AMD’s Instinct GPUs and its ROCm software stack are the products at the center of this story, positioned to compete directly with Nvidia’s dominant CUDA ecosystem.
Why crypto investors should care
AMD’s GPUs were workhorses during the crypto mining boom, powering Ethereum mining rigs before the network’s shift to proof-of-stake in 2022. Projects built around decentralized computing, GPU marketplaces, and AI-powered protocols all depend on the same fundamental hardware that AMD is now mass-producing for Meta and OpenAI.
AI-focused tokens have shown mixed performance recently.
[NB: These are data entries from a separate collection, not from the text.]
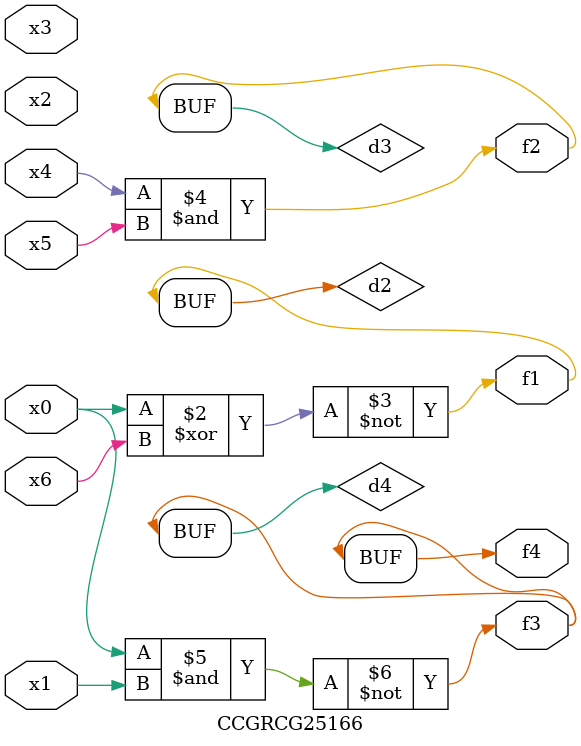
<source format=v>
module CCGRCG25166(
	input x0, x1, x2, x3, x4, x5, x6,
	output f1, f2, f3, f4
);

	wire d1, d2, d3, d4;

	nor (d1, x0);
	xnor (d2, x0, x6);
	and (d3, x4, x5);
	nand (d4, x0, x1);
	assign f1 = d2;
	assign f2 = d3;
	assign f3 = d4;
	assign f4 = d4;
endmodule

</source>
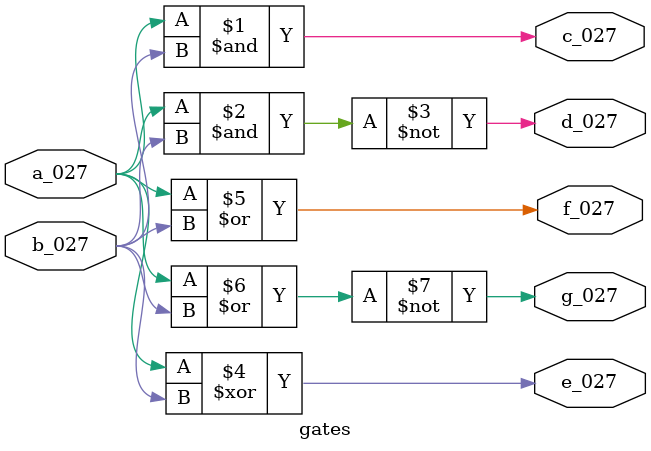
<source format=v>
`timescale 1ns / 1ps


module gates(
    input a_027, b_027,
	output c_027, d_027, e_027, f_027, g_027
    );
    and(c_027, a_027, b_027);
	nand(d_027, a_027, b_027);
	xor(e_027, a_027, b_027);
	or(f_027, a_027, b_027);
	nor(g_027, a_027, b_027);
endmodule

</source>
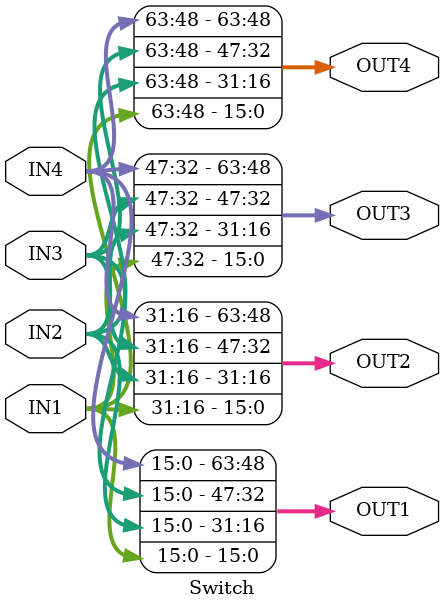
<source format=v>
module Switch #( parameter NUM = 4 , W = 16)(
		//INPUT
		input [NUM*W-1:0] IN1,
		input [NUM*W-1:0] IN2,
		input [NUM*W-1:0] IN3,
		input [NUM*W-1:0] IN4,
		
		//OUTPUT
		output [NUM*W-1:0] OUT1,
		output [NUM*W-1:0] OUT2,
		output [NUM*W-1:0] OUT3,
		output [NUM*W-1:0] OUT4
   );	
	assign OUT1 = {IN4[W-1:0]    , IN3[W-1:0]    , IN2[W-1:0]    , IN1[W-1:0]};
	assign OUT2 = {IN4[2*W-1:W]  , IN3[2*W-1:W]  , IN2[2*W-1:W]  , IN1[2*W-1:W]};
	assign OUT3 = {IN4[3*W-1:2*W], IN3[3*W-1:2*W], IN2[3*W-1:2*W], IN1[3*W-1:2*W]};
	assign OUT4 = {IN4[4*W-1:3*W], IN3[4*W-1:3*W], IN2[4*W-1:3*W], IN1[4*W-1:3*W]};
	
endmodule

</source>
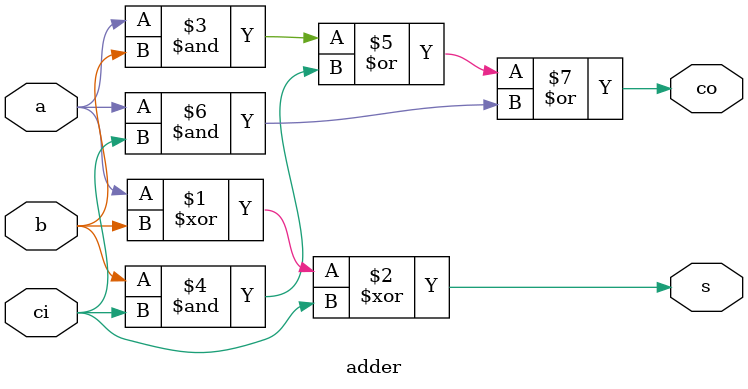
<source format=v>
module adder(
    input a,b,ci,
    output s,co
);
    assign s=a^b^ci;
    assign co=(a&b)|(b&ci)|(a&ci);
endmodule
//1位全加器
</source>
The US government’s ongoing deliberations about chip export controls add another variable: any restrictions that limit where AMD can ship its most advanced processors could tighten supply for decentralized AI networks that operate globally, potentially creating price pressure on tokens tied to GPU availability.
The July catalyst
AMD has its Advancing AI event scheduled for July 22-23, 2026, where the company is expected to showcase new technological platforms and product launches aimed at strengthening its data center AI business.
What to watch from here
AMD’s manufacturing partner TSMC is already operating at high utilization, so capacity constraints remain a real concern for executing on the Meta and OpenAI GPU agreements.
As AMD ramps production for its enterprise customers, older-generation chips tend to flow into the resale market. A flood of previous-gen Instinct GPUs hitting the market could be a tailwind for decentralized AI protocols that are currently constrained by hardware costs.